In the context, Mr. Smith knows perfectly well that I  mean ” everyone has had linear algebra or analysis or both”, and Mr. Jones knows I mean “either he gets at least 70 or he flunks, but not both.” Indeed, Mr. Jones would be exceedingly unhappy if both statements turned out to be true!!

In math, one cannot tolerate such ambiguity. In math, “or” always means “P or Q or both”. If we mean “P or Q or both, but not both”, we have to state it explicitly.

Meaning of “if …then”:

In everyday English, a statement of the form “if…then” is ambiguous. It always means if P is true, then Q is true. Sometimes, that is all it means, other times it means something more; that, if P is false, Q must be false. Usually, one decides from the context which interpretation is correct.

Examples:

“Mr. Smith, if any student registered for this course has not taken a course in linear algebra, then he has taken a course in analysis.”

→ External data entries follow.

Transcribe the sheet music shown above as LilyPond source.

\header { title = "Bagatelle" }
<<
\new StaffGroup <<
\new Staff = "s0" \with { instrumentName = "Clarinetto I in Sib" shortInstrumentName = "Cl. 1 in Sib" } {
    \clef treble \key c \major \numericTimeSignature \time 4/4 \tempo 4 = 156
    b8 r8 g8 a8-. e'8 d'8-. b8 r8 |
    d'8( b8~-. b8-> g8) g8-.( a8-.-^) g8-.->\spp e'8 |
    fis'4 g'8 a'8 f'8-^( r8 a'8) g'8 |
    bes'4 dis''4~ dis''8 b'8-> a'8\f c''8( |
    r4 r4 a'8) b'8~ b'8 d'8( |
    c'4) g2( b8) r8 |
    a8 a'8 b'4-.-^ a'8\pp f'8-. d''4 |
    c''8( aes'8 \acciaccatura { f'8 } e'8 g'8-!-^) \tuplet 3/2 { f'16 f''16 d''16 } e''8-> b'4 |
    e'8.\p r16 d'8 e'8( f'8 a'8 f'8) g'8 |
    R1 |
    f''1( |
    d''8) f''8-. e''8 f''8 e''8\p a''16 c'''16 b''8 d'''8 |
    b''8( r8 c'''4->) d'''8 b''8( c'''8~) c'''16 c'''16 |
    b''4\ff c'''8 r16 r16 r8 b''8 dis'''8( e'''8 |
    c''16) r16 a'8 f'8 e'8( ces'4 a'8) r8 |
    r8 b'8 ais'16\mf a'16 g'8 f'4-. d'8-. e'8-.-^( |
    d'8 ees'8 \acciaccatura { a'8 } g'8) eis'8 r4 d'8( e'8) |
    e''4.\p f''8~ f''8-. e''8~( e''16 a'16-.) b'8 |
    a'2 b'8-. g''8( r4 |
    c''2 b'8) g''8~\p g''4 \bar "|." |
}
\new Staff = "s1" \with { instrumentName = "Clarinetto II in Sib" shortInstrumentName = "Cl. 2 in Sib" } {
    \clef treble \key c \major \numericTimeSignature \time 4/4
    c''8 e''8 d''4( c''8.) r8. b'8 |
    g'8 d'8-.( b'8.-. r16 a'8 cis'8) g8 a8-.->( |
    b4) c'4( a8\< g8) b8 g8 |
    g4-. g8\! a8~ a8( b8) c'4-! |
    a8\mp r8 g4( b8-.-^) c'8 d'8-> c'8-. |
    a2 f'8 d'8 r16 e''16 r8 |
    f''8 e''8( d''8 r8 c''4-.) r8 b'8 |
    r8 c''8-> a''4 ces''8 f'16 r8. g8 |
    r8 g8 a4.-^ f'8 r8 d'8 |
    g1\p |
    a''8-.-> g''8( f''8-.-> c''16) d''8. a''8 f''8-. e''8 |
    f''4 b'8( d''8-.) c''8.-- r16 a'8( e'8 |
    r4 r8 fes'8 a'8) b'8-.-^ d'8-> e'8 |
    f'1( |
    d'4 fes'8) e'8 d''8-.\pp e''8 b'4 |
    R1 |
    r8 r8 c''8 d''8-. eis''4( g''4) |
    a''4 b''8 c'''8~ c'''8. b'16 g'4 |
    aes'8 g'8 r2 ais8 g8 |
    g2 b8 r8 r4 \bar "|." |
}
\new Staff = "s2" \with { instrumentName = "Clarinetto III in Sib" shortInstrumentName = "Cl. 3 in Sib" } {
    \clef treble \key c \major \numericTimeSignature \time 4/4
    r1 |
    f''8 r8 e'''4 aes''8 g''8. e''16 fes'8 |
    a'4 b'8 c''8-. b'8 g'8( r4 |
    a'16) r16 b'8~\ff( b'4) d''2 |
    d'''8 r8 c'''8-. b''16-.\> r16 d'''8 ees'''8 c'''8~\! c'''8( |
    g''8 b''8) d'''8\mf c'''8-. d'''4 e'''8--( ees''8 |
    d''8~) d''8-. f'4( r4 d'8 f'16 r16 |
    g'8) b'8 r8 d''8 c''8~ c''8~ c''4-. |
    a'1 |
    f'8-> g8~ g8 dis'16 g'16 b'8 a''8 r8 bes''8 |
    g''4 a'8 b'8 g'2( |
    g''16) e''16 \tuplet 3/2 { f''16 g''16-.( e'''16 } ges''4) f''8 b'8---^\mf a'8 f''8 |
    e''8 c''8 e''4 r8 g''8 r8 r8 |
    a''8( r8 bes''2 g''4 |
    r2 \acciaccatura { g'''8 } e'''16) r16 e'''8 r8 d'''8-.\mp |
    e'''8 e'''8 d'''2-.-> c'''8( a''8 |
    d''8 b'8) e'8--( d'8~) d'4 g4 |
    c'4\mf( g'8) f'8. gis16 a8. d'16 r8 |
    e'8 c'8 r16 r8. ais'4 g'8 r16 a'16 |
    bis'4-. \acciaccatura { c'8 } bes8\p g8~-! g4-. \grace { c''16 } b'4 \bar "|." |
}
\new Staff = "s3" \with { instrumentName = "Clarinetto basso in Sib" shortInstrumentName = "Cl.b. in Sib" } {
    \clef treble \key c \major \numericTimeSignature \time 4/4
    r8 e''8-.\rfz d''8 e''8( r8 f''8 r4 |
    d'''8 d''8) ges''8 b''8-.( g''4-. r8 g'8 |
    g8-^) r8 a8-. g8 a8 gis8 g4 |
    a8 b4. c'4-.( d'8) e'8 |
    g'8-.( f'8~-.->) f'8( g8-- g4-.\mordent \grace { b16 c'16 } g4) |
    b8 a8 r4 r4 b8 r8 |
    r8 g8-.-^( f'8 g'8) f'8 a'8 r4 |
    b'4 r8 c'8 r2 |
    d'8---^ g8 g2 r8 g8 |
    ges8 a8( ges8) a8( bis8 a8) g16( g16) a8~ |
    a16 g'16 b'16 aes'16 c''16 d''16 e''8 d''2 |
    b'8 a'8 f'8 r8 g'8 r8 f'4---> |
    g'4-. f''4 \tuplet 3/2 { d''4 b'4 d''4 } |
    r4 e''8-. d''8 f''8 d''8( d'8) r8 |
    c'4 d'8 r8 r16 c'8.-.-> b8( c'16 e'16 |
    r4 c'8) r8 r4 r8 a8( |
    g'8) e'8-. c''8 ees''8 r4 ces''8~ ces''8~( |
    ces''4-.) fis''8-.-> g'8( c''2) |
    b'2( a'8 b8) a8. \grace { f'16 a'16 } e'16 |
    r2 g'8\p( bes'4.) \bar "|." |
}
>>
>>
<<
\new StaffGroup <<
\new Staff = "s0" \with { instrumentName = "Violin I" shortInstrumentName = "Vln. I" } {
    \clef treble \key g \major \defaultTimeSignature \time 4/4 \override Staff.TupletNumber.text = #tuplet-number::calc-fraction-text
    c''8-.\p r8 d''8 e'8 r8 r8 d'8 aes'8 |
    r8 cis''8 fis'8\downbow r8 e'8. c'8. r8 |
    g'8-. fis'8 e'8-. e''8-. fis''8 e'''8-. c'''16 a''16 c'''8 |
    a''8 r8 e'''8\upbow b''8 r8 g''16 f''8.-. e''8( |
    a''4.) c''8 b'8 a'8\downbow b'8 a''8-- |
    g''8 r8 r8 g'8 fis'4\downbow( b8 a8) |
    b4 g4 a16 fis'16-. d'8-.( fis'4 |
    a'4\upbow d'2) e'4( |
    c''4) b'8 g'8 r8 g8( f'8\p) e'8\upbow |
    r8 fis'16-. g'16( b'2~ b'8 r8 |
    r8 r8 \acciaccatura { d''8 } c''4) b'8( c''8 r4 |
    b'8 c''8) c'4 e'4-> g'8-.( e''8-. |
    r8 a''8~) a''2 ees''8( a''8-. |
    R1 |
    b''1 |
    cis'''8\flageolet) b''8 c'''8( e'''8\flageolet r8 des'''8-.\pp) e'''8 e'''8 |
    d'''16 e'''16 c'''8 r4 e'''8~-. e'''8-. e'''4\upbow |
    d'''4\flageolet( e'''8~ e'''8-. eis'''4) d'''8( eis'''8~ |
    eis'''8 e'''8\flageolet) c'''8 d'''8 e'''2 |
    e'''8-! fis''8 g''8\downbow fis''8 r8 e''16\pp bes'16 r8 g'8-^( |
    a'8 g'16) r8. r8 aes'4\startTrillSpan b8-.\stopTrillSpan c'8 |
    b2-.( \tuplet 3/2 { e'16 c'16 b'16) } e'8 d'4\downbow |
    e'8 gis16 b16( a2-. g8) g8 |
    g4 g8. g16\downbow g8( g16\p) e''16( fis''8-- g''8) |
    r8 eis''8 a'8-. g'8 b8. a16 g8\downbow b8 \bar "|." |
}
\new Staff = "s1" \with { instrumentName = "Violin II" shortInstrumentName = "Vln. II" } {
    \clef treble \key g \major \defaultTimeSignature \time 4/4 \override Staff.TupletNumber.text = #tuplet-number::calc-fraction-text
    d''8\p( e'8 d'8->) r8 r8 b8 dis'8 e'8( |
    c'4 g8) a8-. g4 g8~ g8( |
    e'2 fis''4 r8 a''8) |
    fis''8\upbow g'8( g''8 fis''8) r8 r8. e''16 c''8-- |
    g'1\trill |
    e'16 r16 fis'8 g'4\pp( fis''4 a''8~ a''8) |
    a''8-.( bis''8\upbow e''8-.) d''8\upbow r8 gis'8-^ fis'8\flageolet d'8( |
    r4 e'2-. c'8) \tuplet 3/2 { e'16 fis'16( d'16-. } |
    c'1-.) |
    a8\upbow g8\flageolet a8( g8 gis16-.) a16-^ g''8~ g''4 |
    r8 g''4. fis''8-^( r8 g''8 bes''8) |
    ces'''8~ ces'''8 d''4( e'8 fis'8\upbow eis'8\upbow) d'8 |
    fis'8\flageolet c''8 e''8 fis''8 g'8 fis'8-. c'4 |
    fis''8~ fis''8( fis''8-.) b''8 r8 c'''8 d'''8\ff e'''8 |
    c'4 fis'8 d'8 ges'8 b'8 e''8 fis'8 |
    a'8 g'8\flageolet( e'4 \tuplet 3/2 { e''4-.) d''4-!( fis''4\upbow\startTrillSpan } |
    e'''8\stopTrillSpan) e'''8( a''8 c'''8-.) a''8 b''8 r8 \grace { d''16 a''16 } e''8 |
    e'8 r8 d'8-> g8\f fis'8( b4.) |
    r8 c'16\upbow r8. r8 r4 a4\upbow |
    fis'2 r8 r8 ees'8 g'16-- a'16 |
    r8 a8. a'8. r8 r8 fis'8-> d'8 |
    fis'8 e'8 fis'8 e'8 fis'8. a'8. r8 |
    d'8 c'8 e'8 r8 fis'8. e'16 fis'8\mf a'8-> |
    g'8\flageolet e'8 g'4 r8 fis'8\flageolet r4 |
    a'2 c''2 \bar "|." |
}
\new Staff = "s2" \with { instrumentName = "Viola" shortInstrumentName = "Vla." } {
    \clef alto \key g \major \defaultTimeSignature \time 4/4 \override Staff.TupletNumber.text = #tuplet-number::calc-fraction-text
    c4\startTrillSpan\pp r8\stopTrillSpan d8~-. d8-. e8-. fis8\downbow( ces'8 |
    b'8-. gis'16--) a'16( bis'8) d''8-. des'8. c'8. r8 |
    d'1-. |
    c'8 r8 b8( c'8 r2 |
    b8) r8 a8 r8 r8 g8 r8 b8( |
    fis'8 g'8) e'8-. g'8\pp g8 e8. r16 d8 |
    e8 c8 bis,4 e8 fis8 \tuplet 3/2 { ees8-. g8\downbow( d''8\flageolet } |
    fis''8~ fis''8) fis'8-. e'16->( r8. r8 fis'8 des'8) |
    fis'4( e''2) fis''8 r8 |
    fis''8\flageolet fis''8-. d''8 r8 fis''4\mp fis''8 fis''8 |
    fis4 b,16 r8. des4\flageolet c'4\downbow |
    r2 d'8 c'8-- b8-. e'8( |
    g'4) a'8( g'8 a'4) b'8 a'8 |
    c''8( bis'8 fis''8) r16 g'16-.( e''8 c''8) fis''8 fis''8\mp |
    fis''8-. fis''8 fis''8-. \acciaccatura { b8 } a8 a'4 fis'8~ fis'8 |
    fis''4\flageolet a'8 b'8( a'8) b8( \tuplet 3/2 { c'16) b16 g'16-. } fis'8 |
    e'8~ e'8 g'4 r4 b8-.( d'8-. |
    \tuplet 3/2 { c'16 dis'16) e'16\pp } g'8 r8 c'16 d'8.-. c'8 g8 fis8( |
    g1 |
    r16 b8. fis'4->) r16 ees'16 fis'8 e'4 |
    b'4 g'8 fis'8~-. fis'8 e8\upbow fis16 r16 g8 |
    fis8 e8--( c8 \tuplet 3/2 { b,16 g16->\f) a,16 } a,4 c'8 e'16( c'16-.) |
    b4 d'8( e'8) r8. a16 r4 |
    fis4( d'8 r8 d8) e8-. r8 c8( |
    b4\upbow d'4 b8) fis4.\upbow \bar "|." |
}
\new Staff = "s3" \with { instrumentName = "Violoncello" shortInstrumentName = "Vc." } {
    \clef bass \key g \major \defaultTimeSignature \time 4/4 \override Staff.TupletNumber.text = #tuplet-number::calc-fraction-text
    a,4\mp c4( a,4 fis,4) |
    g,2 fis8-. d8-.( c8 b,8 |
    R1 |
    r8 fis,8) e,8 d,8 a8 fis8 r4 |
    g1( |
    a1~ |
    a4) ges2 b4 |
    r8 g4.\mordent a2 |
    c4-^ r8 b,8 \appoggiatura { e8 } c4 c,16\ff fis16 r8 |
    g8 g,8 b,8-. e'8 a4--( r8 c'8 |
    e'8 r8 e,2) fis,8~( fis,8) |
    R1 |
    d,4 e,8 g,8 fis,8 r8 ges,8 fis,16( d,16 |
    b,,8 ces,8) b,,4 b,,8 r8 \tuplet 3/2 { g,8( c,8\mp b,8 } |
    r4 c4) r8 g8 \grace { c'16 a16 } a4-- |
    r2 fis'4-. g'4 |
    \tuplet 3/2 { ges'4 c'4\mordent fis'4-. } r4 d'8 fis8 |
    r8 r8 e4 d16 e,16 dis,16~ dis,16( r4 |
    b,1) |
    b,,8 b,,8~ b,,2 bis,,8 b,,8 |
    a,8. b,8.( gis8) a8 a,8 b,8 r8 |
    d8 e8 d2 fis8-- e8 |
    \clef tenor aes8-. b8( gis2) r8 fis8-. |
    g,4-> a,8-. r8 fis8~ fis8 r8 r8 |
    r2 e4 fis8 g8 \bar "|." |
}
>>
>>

“Mr. Jones, if you get a grade below 70 on the final, you are going to flunk this course.”

In the context, Mr. Smith understands that if a student in this course has not  had linear algebra, then he has taken analysis, but if he has had linear algebra, he may or may not have taken analysis as well. And, Mr. Jones knows that  if he gets a grade below 70, he will flunk the course, but if he gets a grade of at least 70, he will pass.

In math, if p, then q means the following: if p is true, q is true. But, if p is false, q may be either true or false.

Contrapositive of a statement:

A statement of the form “if p, then q” is same as “if NOT q, then NOT p”. The latter is called its contrapositive. Many a times, it is easier to prove the contrapositive of a statement rather than the original statement!!

Example: If $x < 0$, then $x^{3} \neq 0$.

Contrapositive: if $x ^{3}=0$, then it is not true that $x > 0$.

Example: If $x^{2}<0$, then $x=23$.

Contrapositive: if $x \neq 23$, then it is not true that $x^{2}<0$

Converse of a statement:

The converse of a statement of the form “if p, then q” is “if q, then p”. Note that a statement and its converse are not the same.

Example: If a function is differentiable, then it is continuous. But, the converse is true. (that, if a function is continuous, it is differentiable).

Note: A definition is always if and only if; that is, if p, then q AND if q, then p.